**RECORDED INFORMATION:**
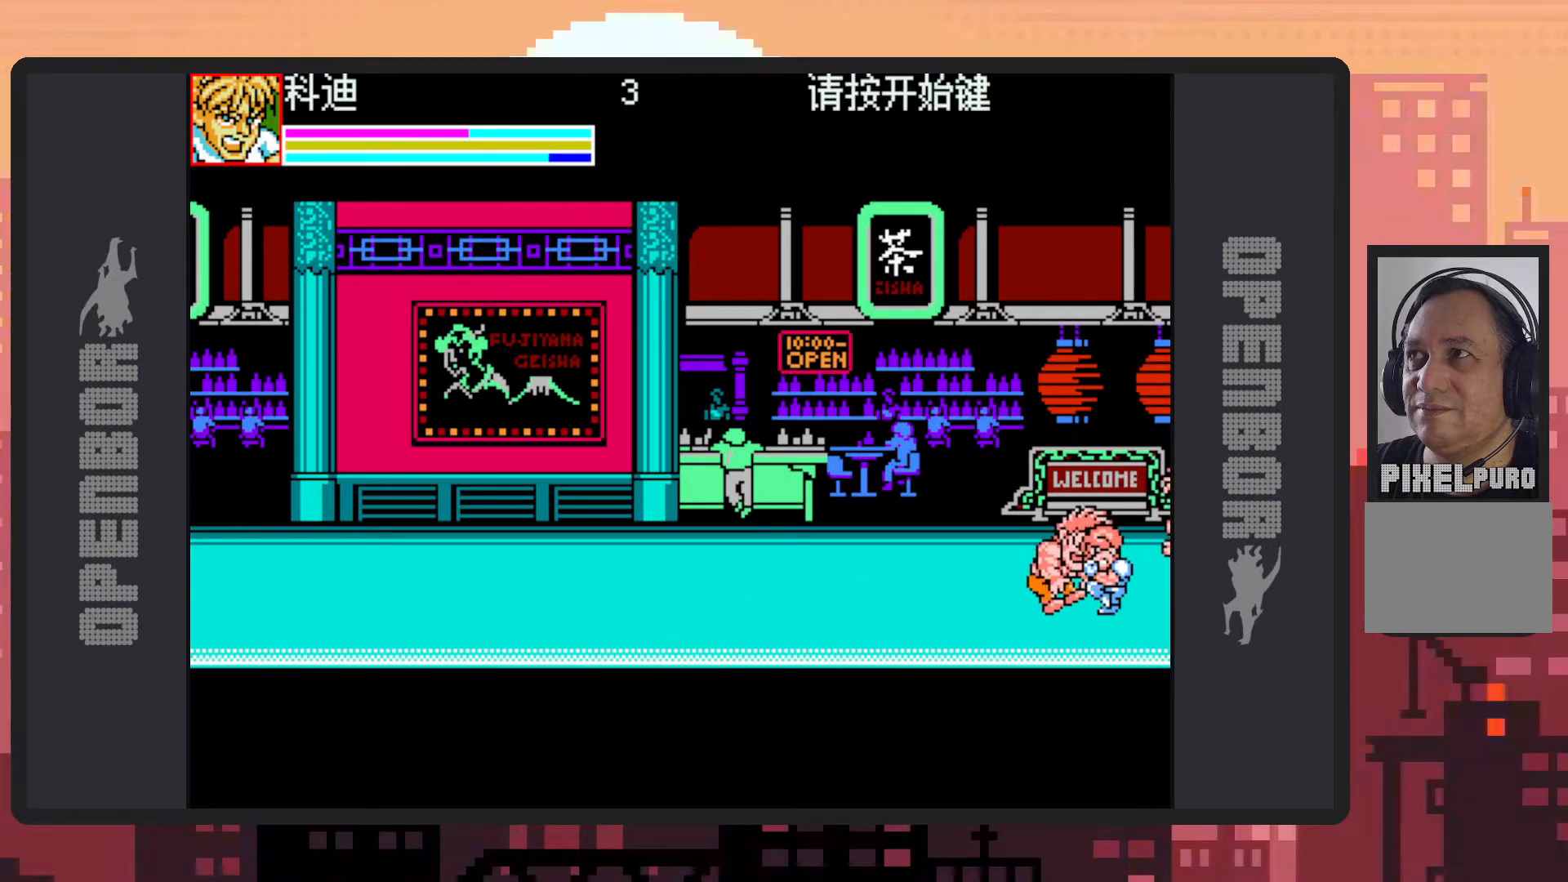
{"buttons": ["DPAD_LEFT"], "events": [[33, "Y", "down"], [100, "Y", "up"], [217, "Y", "down"], [250, "Y", "up"], [300, "Y", "down"], [350, "Y", "up"], [384, "Y", "down"], [434, "Y", "up"]]}
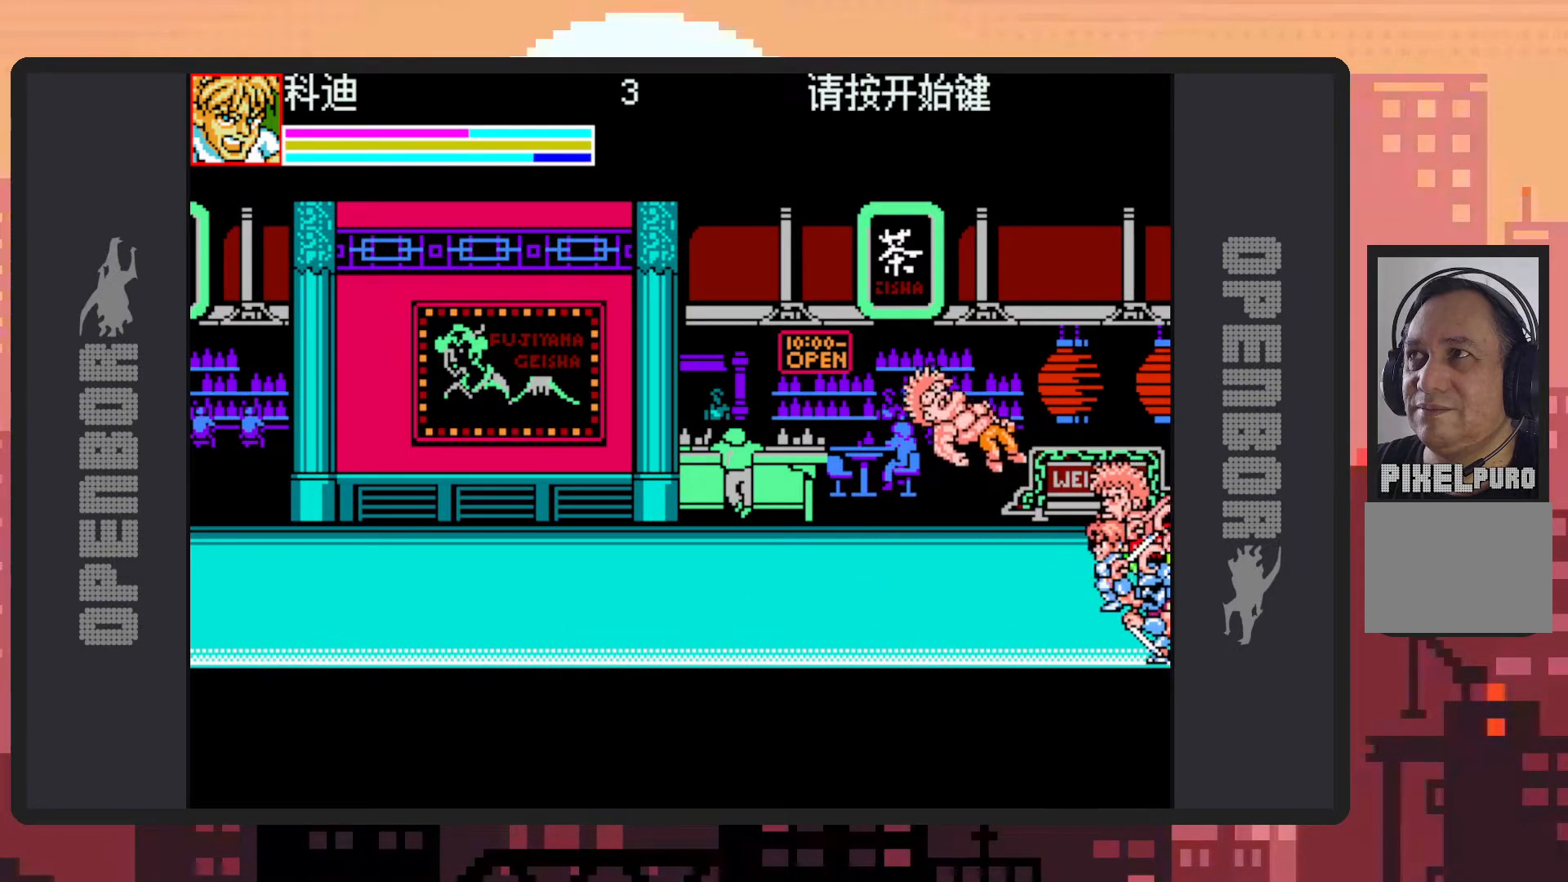
{"buttons": ["DPAD_LEFT"], "events": []}
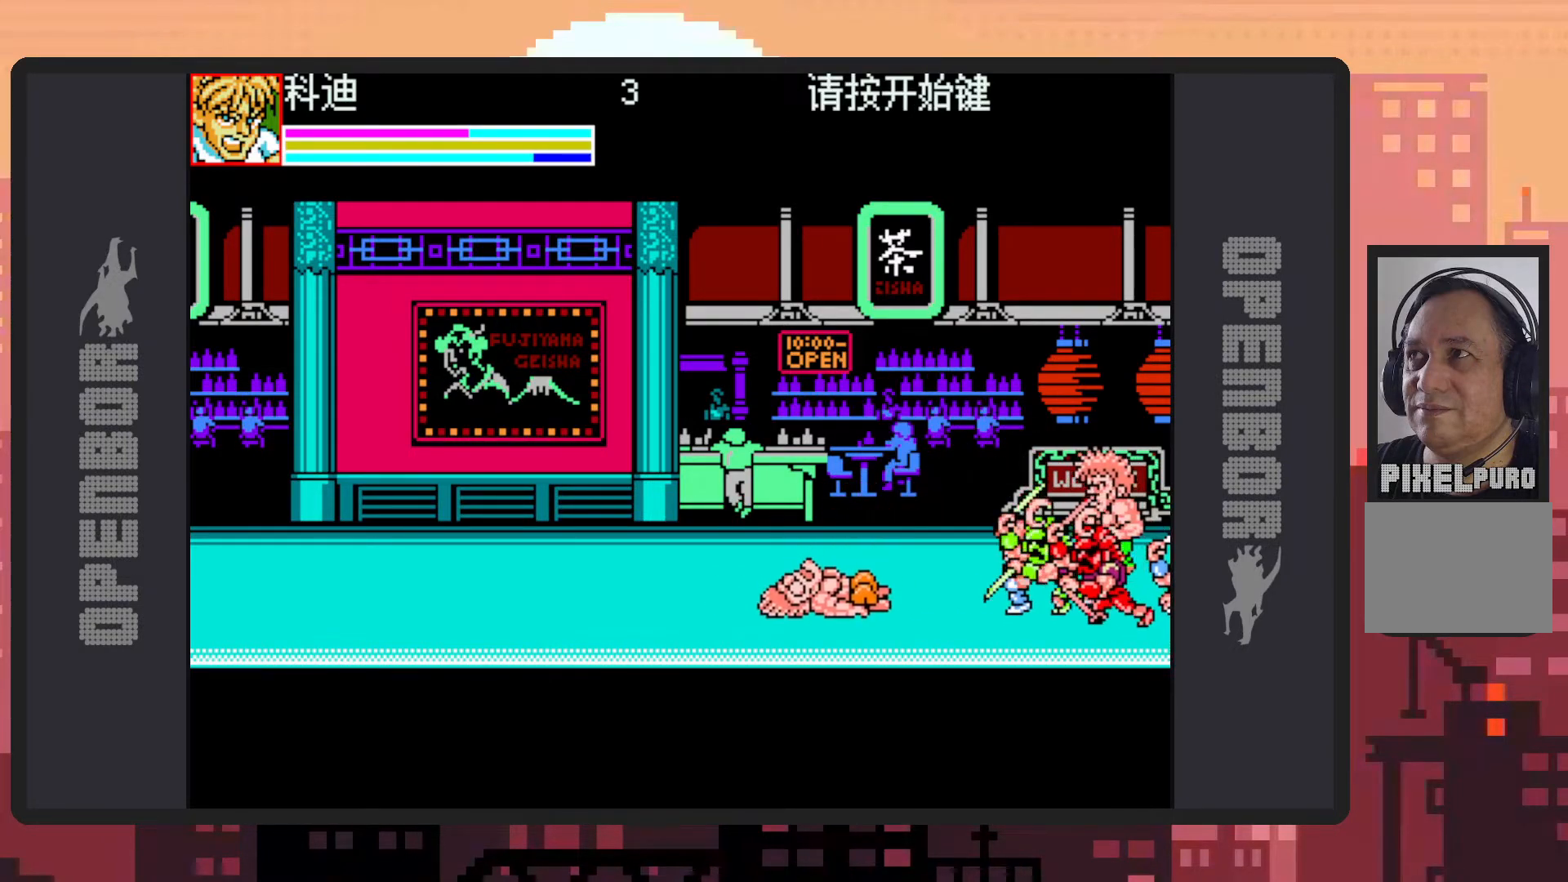
{"buttons": ["DPAD_UP", "DPAD_LEFT"], "events": [[50, "DPAD_UP", "down"], [100, "B", "down"], [334, "Y", "down"], [384, "Y", "up"], [434, "Y", "down"], [467, "B", "up"], [467, "Y", "up"]]}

**GOAL OF THE EXERCISE:**
Could you tally the lines in the data that contain the string "down" and answer with the number alone?

**ANSWER AREA:**
2